# Free to the Needy



## Charley Davidson (Jun 19, 2013)

I have 5 dial calipers 4 are Enco & 1 Mitutoyo (sp) these seem to have spent there life in a tool room around grinding dust, they do work but one is sticky & all of them "0" in odd places but do repeat. Free to those who do not have any at all preferably but if you have a project for one that's fine. All I ask is you pay shipping 1 per person. First come first serve


----------



## MikeH (Jun 20, 2013)

Pm sent.

Sent from my DROID RAZR using Tapatalk 2


----------



## OlCatBob (Jun 20, 2013)

Hey Charlie,
If you have any left, I would like one too. I have a Mit vernier caliper that my wife bought for me 30 years ago, but no dial calipers.
Bob


----------



## Scruffy (Jun 20, 2013)

Charley Davidson said:


> I have 5 dial calipers 4 are Enco & 1 Mitutoyo (sp) these seem to have spent there life in a tool room around grinding dust, they do work but one is sticky & all of them "0" in odd places but do repeat. Free to those who do not have any at all preferably but if you have a project for one that's fine. All I ask is you pay shipping 1 per person. First come first serve


I'm new to this all I have is a digital. I would like to learn to read a dial caliper soil you have any left tell me how to pay shipping . Scruffy


----------



## yort81 (Jun 22, 2013)

Charley Davidson said:


> I have 5 dial calipers 4 are Enco & 1 Mitutoyo (sp) these seem to have spent there life in a tool room around grinding dust, they do work but one is sticky & all of them "0" in odd places but do repeat. Free to those who do not have any at all preferably but if you have a project for one that's fine. All I ask is you pay shipping 1 per person. First come first serve





Charley...if you have any left...I'll take one brother


----------



## Jimsehr (Jun 22, 2013)

You can reset where they zero by slipping a piece of shim stock under the area where the wheel turns. You have to cut the shim stock so it will fit  in there. It takes a few times before you get the hang of it. I would try about .005 thick shim stock.
jimsehr


----------



## Tony Wells (Jun 22, 2013)

Original equipment includes the reset tool on Mit's . The gear that rides in the rack is spring mounted and can roll over debris in the rack. Of course, this resets the zero position. Once the rack is cleaned, that tool is used to "jump" the pinion back into the proper tack tooth. You can make one, as mentioned.

Nice move, Charlie.


----------



## Charley Davidson (Jun 22, 2013)

All 5 are spoken for now and I will try to get them shipped out Monday or Tuesday, they won't fit in a small one price USPS box so I'll just ship them regular shipping which might even be cheaper.
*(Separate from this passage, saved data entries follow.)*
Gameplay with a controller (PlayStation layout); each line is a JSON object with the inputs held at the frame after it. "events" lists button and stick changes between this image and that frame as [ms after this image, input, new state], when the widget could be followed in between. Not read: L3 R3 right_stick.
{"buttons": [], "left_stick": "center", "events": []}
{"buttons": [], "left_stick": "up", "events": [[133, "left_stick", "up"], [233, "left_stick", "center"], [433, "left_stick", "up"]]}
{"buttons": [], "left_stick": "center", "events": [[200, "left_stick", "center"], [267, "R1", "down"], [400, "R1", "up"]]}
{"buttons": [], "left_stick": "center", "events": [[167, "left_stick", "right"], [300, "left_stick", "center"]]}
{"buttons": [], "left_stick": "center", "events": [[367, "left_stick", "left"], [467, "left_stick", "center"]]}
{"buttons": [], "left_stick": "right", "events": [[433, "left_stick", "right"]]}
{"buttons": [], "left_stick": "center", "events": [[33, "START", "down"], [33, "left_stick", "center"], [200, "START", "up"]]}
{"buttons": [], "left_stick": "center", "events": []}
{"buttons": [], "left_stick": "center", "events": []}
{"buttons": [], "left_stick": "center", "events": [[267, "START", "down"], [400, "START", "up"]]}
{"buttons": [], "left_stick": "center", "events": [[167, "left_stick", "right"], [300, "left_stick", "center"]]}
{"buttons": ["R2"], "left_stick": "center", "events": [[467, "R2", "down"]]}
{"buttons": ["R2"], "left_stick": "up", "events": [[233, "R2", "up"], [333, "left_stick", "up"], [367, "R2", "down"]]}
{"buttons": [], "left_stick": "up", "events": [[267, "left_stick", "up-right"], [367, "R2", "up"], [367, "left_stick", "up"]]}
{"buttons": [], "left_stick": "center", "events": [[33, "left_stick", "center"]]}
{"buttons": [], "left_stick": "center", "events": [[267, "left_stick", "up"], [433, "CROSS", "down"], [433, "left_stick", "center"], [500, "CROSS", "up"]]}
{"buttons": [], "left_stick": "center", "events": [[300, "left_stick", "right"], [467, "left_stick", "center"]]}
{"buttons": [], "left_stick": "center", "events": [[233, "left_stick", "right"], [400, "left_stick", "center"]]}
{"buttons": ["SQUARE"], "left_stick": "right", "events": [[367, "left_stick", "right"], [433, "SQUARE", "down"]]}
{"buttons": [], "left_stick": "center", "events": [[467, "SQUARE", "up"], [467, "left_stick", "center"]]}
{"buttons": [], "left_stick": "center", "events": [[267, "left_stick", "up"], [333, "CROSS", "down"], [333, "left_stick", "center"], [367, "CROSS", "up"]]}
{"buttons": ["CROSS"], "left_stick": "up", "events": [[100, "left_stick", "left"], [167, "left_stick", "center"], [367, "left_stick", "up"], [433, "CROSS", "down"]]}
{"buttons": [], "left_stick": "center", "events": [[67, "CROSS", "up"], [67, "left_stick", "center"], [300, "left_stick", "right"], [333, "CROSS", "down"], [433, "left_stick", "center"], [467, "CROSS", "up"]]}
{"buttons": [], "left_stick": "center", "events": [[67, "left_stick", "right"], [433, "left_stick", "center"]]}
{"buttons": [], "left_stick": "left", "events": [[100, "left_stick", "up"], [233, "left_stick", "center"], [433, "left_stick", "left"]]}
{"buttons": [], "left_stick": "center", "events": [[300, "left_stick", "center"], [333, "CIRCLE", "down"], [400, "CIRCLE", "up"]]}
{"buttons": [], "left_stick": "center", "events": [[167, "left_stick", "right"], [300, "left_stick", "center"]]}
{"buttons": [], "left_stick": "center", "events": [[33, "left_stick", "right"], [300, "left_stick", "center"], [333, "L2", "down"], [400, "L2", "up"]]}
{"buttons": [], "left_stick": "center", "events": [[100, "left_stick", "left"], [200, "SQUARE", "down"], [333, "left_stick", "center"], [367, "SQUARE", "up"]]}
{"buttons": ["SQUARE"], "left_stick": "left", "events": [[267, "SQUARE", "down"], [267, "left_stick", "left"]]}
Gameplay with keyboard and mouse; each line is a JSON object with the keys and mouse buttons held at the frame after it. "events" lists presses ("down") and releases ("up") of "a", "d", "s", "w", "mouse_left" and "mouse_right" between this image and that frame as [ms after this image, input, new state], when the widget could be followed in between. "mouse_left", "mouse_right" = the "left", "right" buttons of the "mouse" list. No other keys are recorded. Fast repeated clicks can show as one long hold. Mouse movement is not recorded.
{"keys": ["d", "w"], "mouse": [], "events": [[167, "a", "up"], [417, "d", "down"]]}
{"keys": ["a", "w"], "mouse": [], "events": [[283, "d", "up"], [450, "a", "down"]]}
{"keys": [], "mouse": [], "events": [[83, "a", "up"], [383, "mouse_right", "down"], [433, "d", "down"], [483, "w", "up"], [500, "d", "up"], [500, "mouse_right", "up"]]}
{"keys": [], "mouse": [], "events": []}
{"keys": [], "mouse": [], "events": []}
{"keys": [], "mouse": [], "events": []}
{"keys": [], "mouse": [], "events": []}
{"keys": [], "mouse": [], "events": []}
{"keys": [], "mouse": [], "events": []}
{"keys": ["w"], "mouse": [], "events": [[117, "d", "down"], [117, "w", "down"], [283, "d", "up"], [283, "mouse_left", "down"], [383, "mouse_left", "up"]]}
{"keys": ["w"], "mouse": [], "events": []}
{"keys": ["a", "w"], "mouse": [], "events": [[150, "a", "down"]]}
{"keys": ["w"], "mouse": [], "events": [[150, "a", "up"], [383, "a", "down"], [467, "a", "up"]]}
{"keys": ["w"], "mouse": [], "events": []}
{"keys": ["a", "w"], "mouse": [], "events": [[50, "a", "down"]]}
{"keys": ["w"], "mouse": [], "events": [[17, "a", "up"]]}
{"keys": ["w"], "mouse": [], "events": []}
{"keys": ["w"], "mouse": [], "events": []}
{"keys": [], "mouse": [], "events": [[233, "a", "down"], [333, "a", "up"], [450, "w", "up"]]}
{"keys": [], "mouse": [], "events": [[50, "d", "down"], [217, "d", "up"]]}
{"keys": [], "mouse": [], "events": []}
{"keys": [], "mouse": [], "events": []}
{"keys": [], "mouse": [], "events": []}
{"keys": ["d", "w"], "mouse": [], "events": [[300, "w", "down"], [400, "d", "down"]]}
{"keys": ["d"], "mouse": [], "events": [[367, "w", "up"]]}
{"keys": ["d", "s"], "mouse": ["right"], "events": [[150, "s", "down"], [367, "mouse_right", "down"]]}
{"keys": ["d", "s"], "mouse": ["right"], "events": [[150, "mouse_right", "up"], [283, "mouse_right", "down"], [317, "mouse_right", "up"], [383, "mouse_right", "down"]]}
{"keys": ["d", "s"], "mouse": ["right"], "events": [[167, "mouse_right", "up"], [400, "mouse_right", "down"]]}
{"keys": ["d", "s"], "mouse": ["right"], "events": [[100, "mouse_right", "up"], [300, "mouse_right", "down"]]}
I need everybody to PM me their address if you haven't already.

Thanks for the tip Jim.


----------



## OlCatBob (Jun 22, 2013)

Hey Charley,

It was good to see you again, and just wanted to publicly thank you for your generosity; I saw Jim's post, and will have to try that.
Bob


----------



## Charley Davidson (Jun 22, 2013)

Thanks for stopping by Bob was glad to see you and don't be a stranger

Sent from my LGL55C using Tapatalk 2


----------



## MikeH (Jun 27, 2013)

Received the caliper yesterday. Thanks Charley!


----------



## churchjw (Jun 27, 2013)

Hey Charley

I did not need one of these but I think it was very generous to offer these.  People like you make this site the wonderful place that it is.

Thanks,
Jeff


----------



## yort81 (Jun 28, 2013)

Charley....I received mine today (washington state).... You are truly a benevolent person... thank you!


----------



## Charley Davidson (Jul 5, 2013)

yort81 said:


> Charley....I received mine today (washington state).... You are truly a benevolent person... thank you!



I'm gonna have to Google benevolent now and see what I'm being accused of :thinking::lmao:

I want to thank everybody for taking these off my hands and going to a good home, it was not necessary to "Overpay" me for shipping. I do appreciate it, all my paypal money goes for feeding my habit when buying from internet deals. Hope they serve you well.


----------